The giant wireless carrier could end paying up to $5 billion in subsidies for the phone, according to Business Week. Verizon's rumored announcement Tuesday that they will begin to carry the iPhone, thus far exclusive to rival AT&T, caps off months of frantic speculation from the anticipatory public, though details of the agreement are yet unknown.

Verizon currently holds the throne as the largest U.S. wireless carrier, though AT&T's deal with Apple up to this point has kept iPhone loyalists tied to their network. This announcement may cramp the second-place AT&T further while boosting Verizon's fortune.

One analyst predicted that Verizon would sell 13 million iPhones at a subsidy of $400 dollars apiece, which would amount to $5.2 billion, while a more conservative estimate placed that figure at closer to $3 billion. Offering subsidies on hardware--which is substantially more expensive than the prices on phones offered with plans--is a usual practice for cell phone companies. A new iPhone 4 purchased without plan--or subsidy--costs $599.

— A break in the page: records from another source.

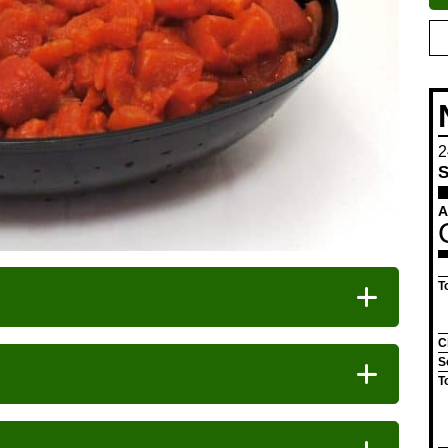
Pr
se
2
S
A
T
C
S
T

Another factor in predicted profits are the data plan options that will accompany the phone. Revenue accounts for much of the money phone companies make after they pay the subsidies on the hardware itself. With smartphones on the rise and voice revenue on the decline, data plans are one of the last potential spaces for profit growth. Verizon is expected to announce an unlimited data plan, a move that could put great stress both financially and technologically on the company and its network. AT&T stopped offering unlimited data last June.

Analysts predict that Verizon's announcement will seriously cut into AT&T's sales of its iPhone, forecasting they will sell about six million iPhones this year, which would be a drop of nine million from last year. Their subsidy on the iPhone will also drop from $400 from $350, as their exclusive deal comes to a close.

The rivalry between these two companies is nothing new. Back in 2009, Verizon ran a series of television ads slamming AT&T for poor network coverage, while mocking their "There's an app for that" ads with "There's a map for that" commercials that displayed contrasting maps of the two networks' coverage. AT&T filed suit, though they eventually dropped their case. AT&T has already claimed Verizon will experience network fatigue, though the company's recent launch of their 4G network could potentially help handle such issues.